Applicant's summary and conclusion

Conclusions:
Under the test conditions, the 14-week NOAEL in mice for systemic effects was considered to be 200 mg/kg bw/day and for the local effects 100 mg/kg bw/day.

Executive summary:

A study was conducted to evaluate the repeated dose toxicity of the test substance when administered via the dermal route to B6C3F1 mice. The experiment was carried out in compliance with GLP. Groups of 10 male and 10 female mice were exposed to 0, 50, 100, 200, 400 or 800 mg/kg bw/day of the substance in ethanol by dermal application, 5 times per week, for 14 weeks. Mortality, clinical signs and bodyweight were recorded throughout the study. At the end of the study, samples were collected for sperm motility and vaginal cytology evaluations in the 0, 200, 400 and 800 mg/kg bw/day dose groups.
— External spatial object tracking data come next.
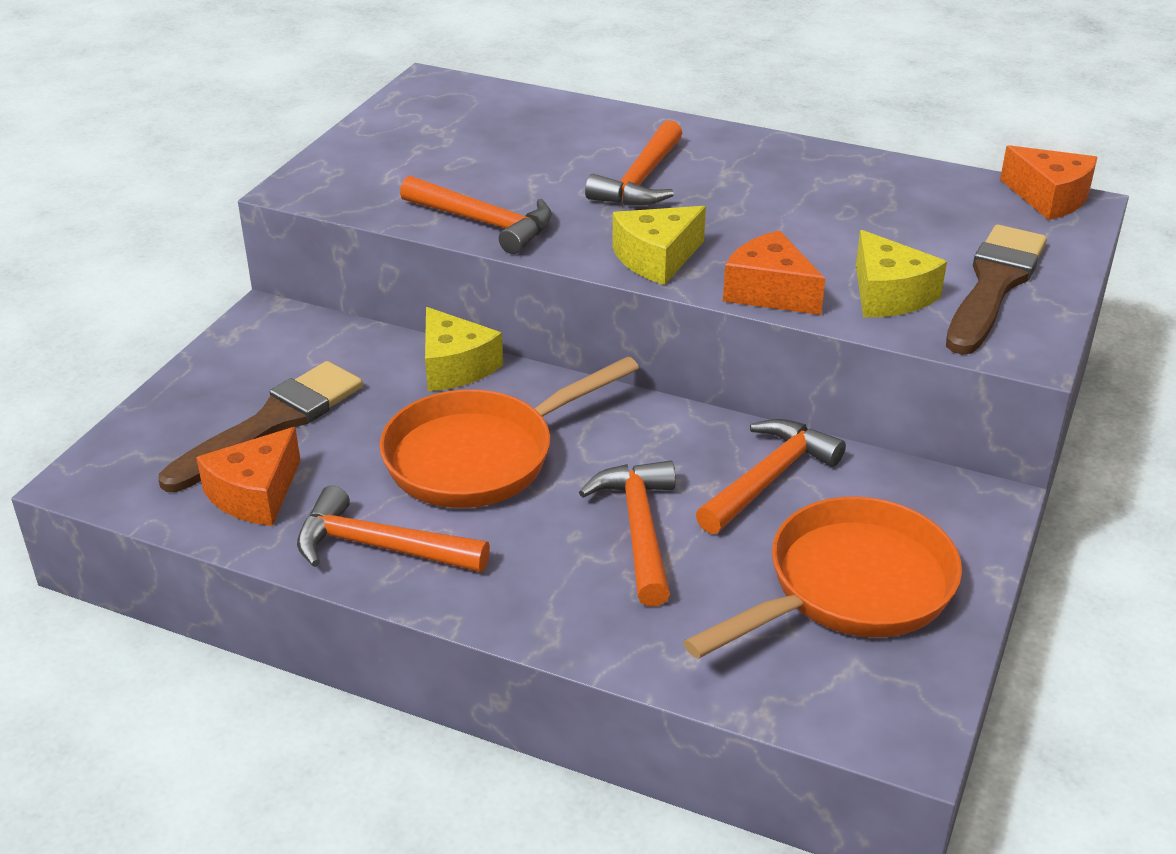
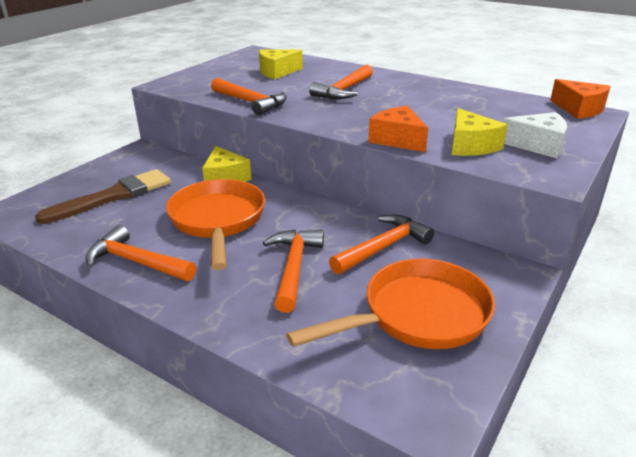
camera: 10 degrees right, 5 degrees down
(255, 494) = (84, 229): orange cheese -> none
(480, 456) = (218, 221): orange pan -> orange pan turned 105 degrees clockwise
(656, 258) = (338, 122): yellow cheese -> yellow cheese (277, 72)
(993, 285) = (538, 145): brown brush -> white cheese

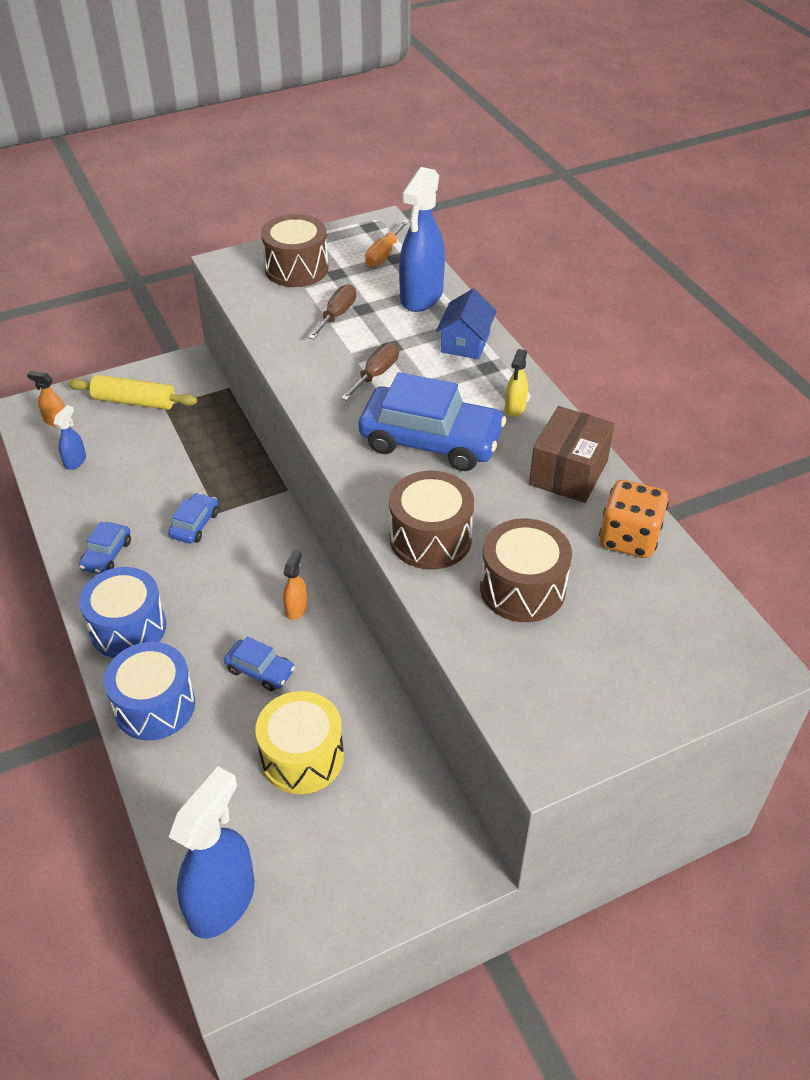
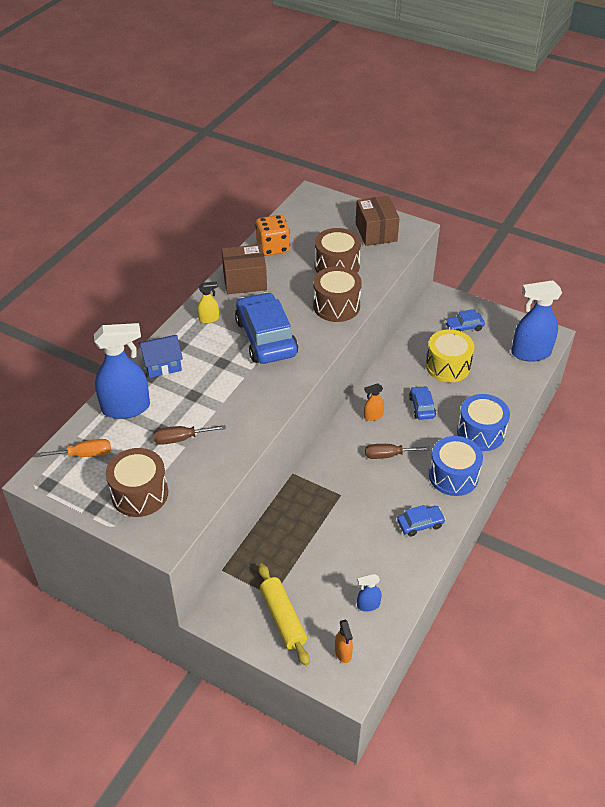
camera: 125 degrees left, 0 degrees up
(195, 524) = (359, 498): blue car -> blue car (464, 327)
(376, 374) = (227, 388): brown screwdriver -> brown screwdriver (388, 455)
(575, 692) = (376, 232): none -> brown box

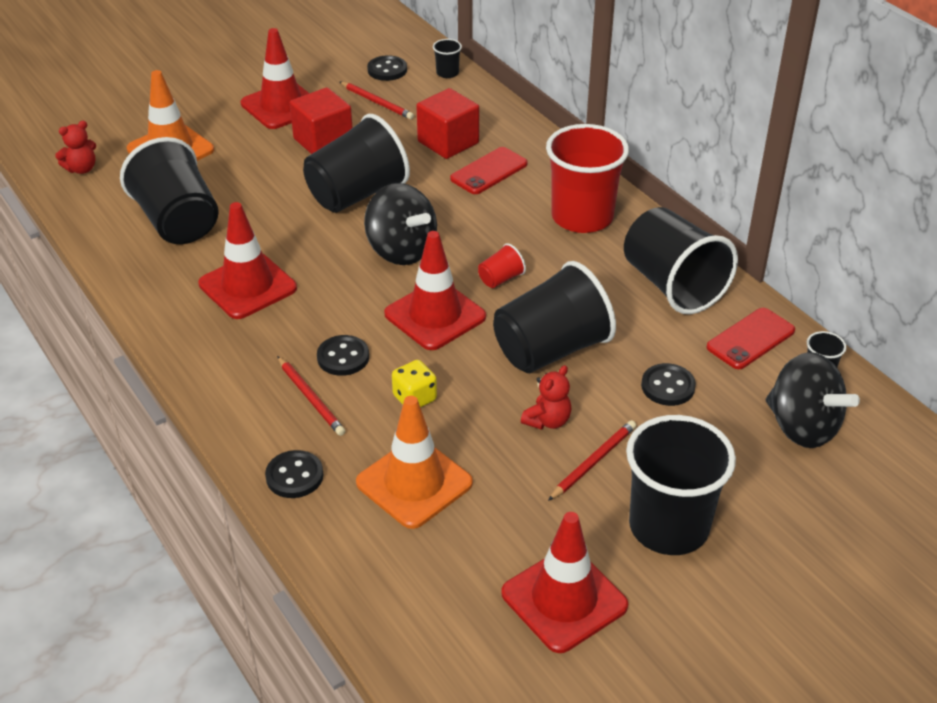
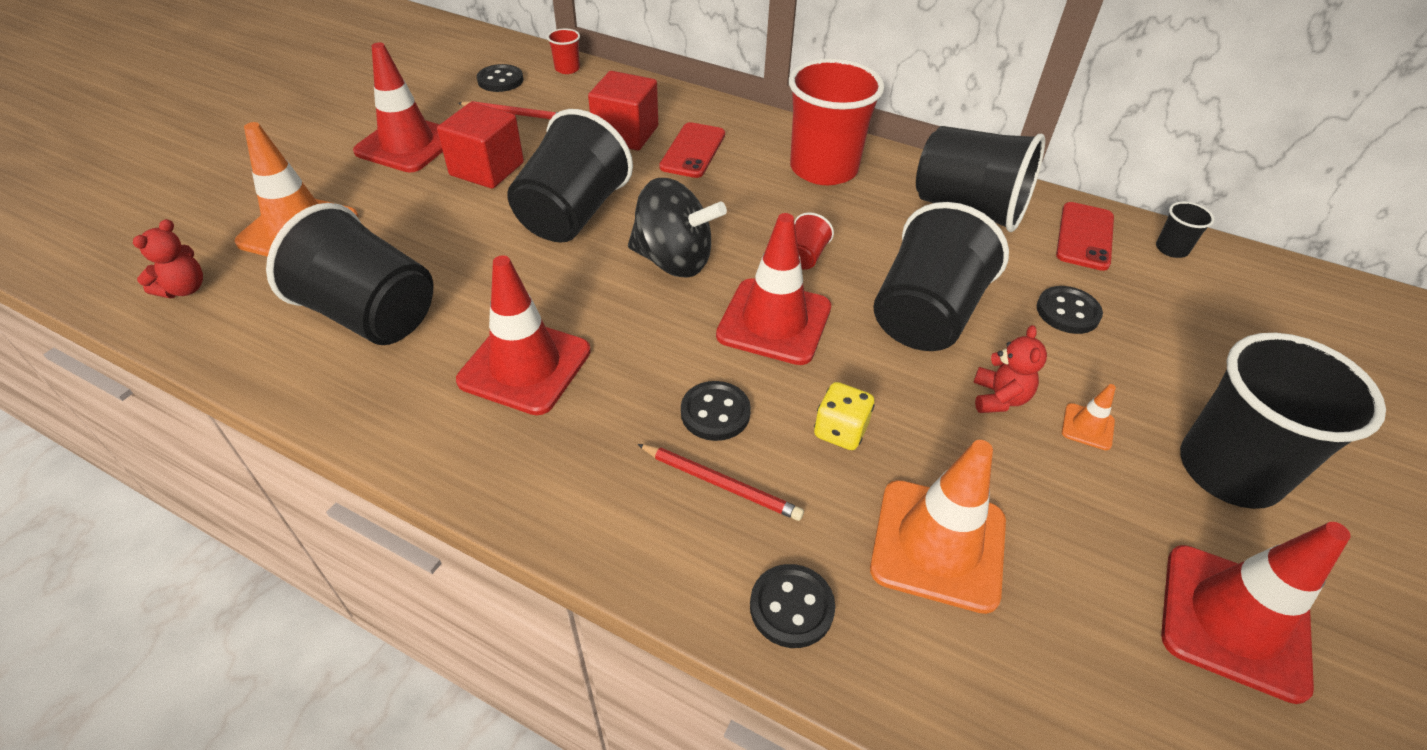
camera: 30 degrees left, 5 degrees up
(447, 73) = (567, 69): black cup -> red cup
(593, 462) = (1087, 427): red pencil -> orange traffic cone
(802, 427) = (1216, 306): black spinning top -> none

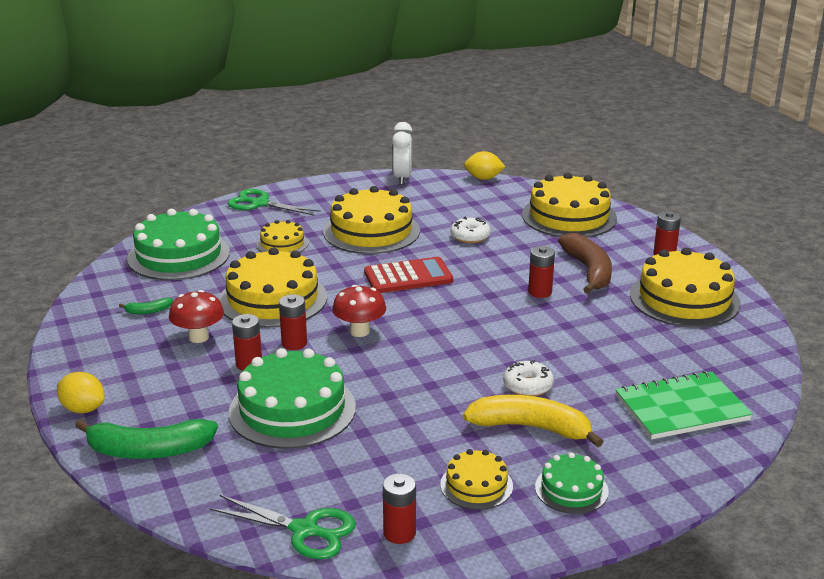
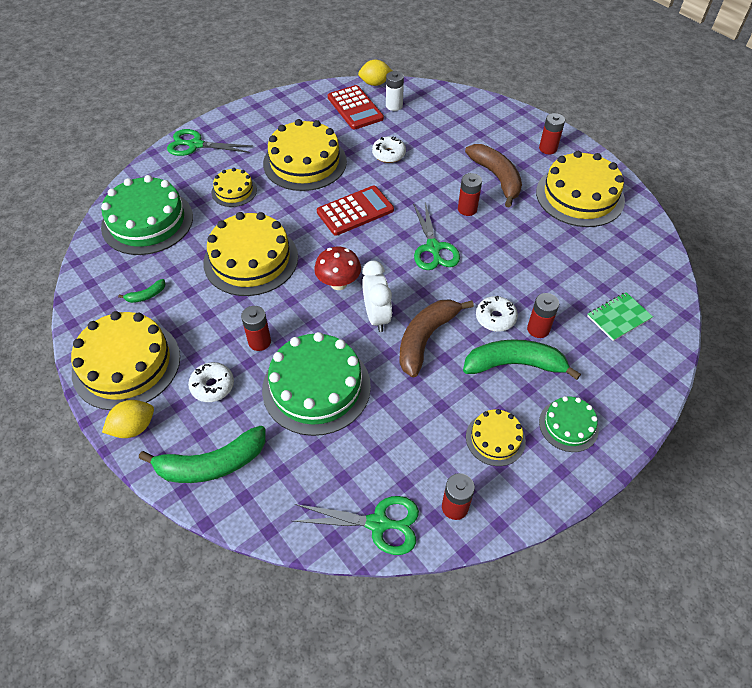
camera: 15 degrees left, 25 degrees up
(83, 409) = (134, 427): yellow lemon -> yellow lemon turned 45 degrees counterclockwise
(181, 390) = (212, 386): none -> white donut
(199, 337) = (203, 318): red mushroom -> none
(294, 343) = (289, 309): red battery -> red battery (538, 329)
(402, 178) = (307, 94): white clock -> white clock (377, 317)
(436, 390) = (426, 338): none -> brown banana
(450, 195) = (355, 108): none -> red calculator
(483, 318) = (433, 248): none -> green scissors
(496, 198) = (394, 106): none -> white battery
(531, 427) = (514, 364): yellow banana -> green banana
(569, 216) = (459, 117): yellow cake -> yellow cake (126, 364)
(681, 408) = (618, 317): green notebook -> green notebook, size x0.60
At necropsy, a gross macroscopic examination was conducted. Selected organs were weighed and a complete histopathological evaluation was carried out for 0 and 800 mg/kg bw/day mice. All mice survived until the end of the study. The only treatment related clinical finding was irritation of the skin at the site of application in males and females administered 800 mg/kg bw/day. There were no effects on body weight. Weights of the liver and kidney of 800 mg/kg bw/day males and females, liver of 400 mg/kg bw/day females and lung of 800 mg/kg bw/day females were significantly increased compared to the controls. Epididymal spermatozoa concentration was significantly increased in 800 mg/kg bw/day males. Histopathologic lesions of the skin at the site of application included epidermal hyperplasia, sebaceous gland hyperplasia, chronic active inflammation, parakeratosis and ulcer. The incidences and severities of these skin lesions generally increased with increasing dose in males and females. Under the study conditions, the 14 week NOAEL in mice for systemic effects was considered to be 200 mg/kg bw/day and for the local effects 100 mg/kg bw/day (Irwin, 2001).